● **Task**:
Resume the piece below on Henrik Larsson's years at Celtic, picking up right after its last sentence.

-- Quoted passage follows --

Following the complicated contract dispute with Feyenoord, he was signed by Celtic manager Wim Jansen in July 1997 for a fee of £650,000. For many a funny looking character with his blonde dreadlocks, many didn't know what to expect from him. Granted he had a good World Cup in 1994, but a price tag of £650k plus didn't seem to signal for many that we had bought a world beater (it's amazing how things turn out sometimes).

So was our legendary player to start with a bang? Yes, but not exactly how it was meant to be written. In his debut, a bad pass to Chick Charnley (an opposition player) allowed him to score a scorcher against us which allowed him to live off that goal forever more in his dinner speeches! He didn't fare much better in his first European game, scoring an own goal, although Celtic did run out 6-2 winners.

In any case, this was the least of his problems with Larsson's first season being what was expected to be the lowest ever for the club, with the Huns favourites to win "Ten in a row" (league titles). They didn't, and Larsson played a strong part in our own "1 in a row". A makeshift squad, having lost many of our best players (the three amigos and McStay), battled their way to the title. Larsson struck up a good partnership with his fellow strikers, scoring 19 goals himself, a magnificent return. Larsson recognised this league title as one of the highlights of his Celtic career.

Problem was that Wim Jansen was the man who brought him to Parkhead, stating Larsson as "The best signing I ever made", but due to internal politics Jansen departed from Celtic at the end of the season (or was in any case about to be sacked depending on whose story you want to believe). Many believed that Larsson would leave with him but he didn't thankfully although things weren't to become any easier.

Next manager was Jo Venglos, an affable man and a fair manager, but with a hun-biased press tearing into him and insulting him at every point, life at Celtic for both himself and the players was never to be easy. The introduction of Lubo to the Celtic squad was for Larsson a catalyst that helped to push him fully into the limelight, and he lapped up the support and the goals. The golden striker partnership with stroppy Viduka was short-lived due to the attitude of the latter, but when it worked it was magnificent. However, it wasn't enough to stop the Huns who were outspending Celtic. In any case, Larsson's haul for the season made him one of the few players to be able to really hold their head up high. The standards he set himself and his demeanour were something that was making him increasingly noticed by all (within and outside the club), with respect from everyone.

At the end of it it all, it was still a poor season for Celtic, so was Larsson about to leave? Again thankfully no, despite overtures from other clubs including Manchester Utd. He and his family were happy and nothing else mattered.

If ever there was a season to test Larsson, then the 1999-00 season was it. New set of managers (John Barnes with Kenny Daglish) installed at the helm, and at the start there was a new confidence about the place but it turned out to be quite ephemeral, John Barnes being in way over his head. If things weren't tough enough, the lowest moment was to come for Larsson. In a UEFA Cup/European match against Lyon, Henrik Larsson's studs got caught in the ground as he was running, and in a freak accident his leg broke in two places. The pictures made it look even worse than it already was (his shinguard popped out and made it look like he now had three joints), but he was finished for the season. It is painful to look back on that moment, and how we all genuinely felt for him as a person let alone as a footballer. It could have been the end of his career, as various footballers have been unable to fully recover from such an injury (mentally or physically) being out for eight months.

-- Quoted passage concluded --
-- Recorded data follows --

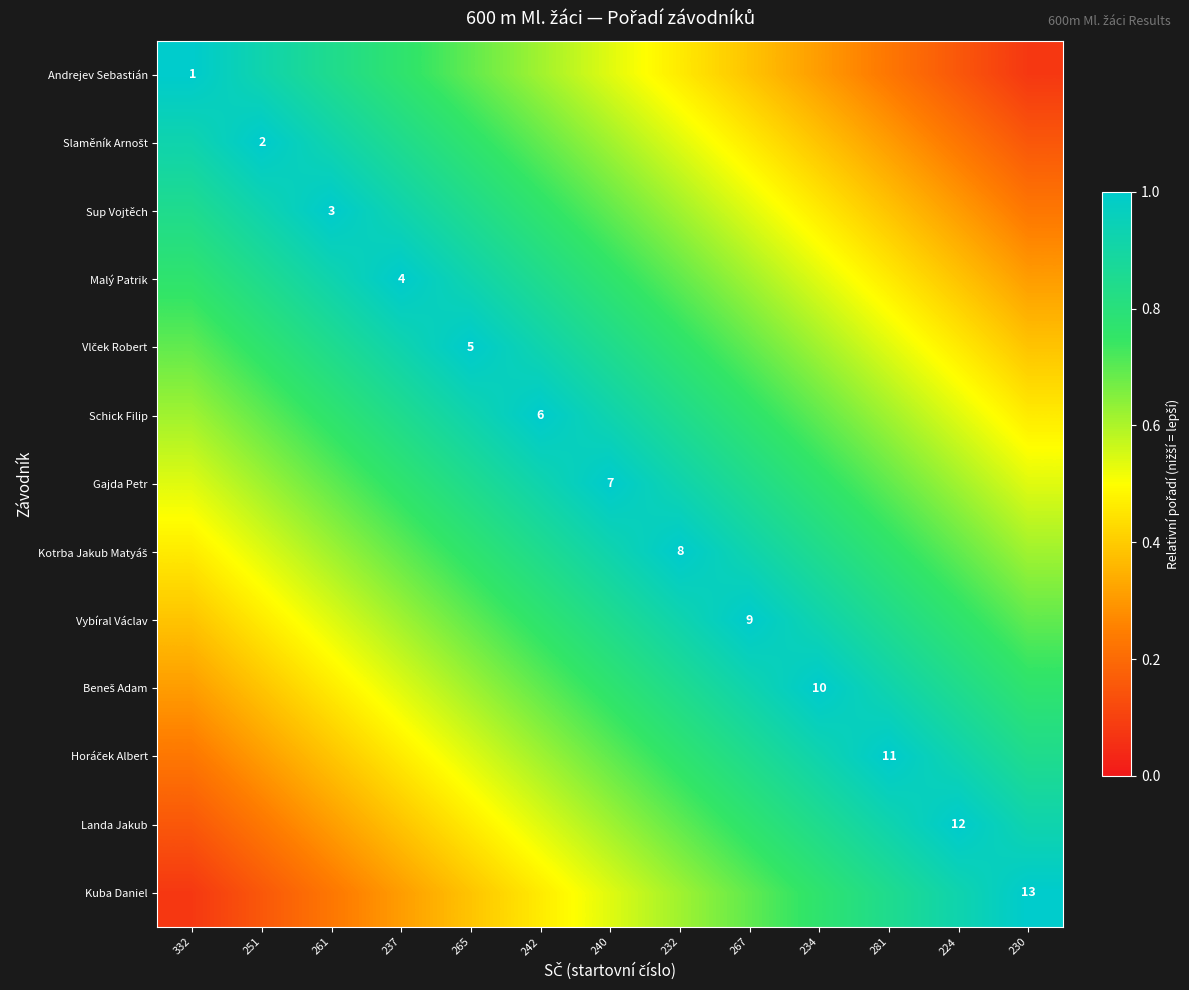

What is the difference between the maximum and minimum values in the Landa Jakub series?

0.8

-- Recorded data concluded --

● **Task result**:
Without Larsson, the season went from bad to worse for Celtic: losing our manager, infighting amongst players and so on. Worst of all were the big defeats by he Huns, watching them outspend us and win the league at a canter. In some ways, its hard to know what woud have been if Larsson was still there and not out injured. Would it have all not have happened? Who knows?

Somehow, he managed to recover faster than expected to return for the last game of the season (a two nil win v Dundee Utd) and if nothing else came good out of that season, that at least joyed the hearts of the fans and i'm sure it meant even more to Larsson who was heading to the European Championships with Sweden in Holland/Belgium. It was a poor tournament for Sweden but Larsson managed to score one goal in a defeat to Italy, and coming after the pain of the past year it was a sweet moment (his first goal in a competitive match since his return).

All was to change with the arrival of Martin O'Neill as manager from the 2000-01 season, and Larsson's golden era was to begin.


Celtic Career: the Martin O'Neil years (2000-2004)Henrik and Sutton

Martin O'Neils arrival at the club was to be instrumental for Henrik's career at the club. Having played under four managers already at Celtic, Larsson might have felt a bit tired of the merry-go-round, but the arrival of players such as Sutton, Thompson and Lennon changed both the dynamic and atmosphere surrounding the whole squad that possibly it was like as if he himself had just arrived at the club. Most importantly, Larsson scored in the first league game of the season (coincidentally again against Dundee Utd) to get him off the starting blocks, his first competitive goal for Celtic in around 10months.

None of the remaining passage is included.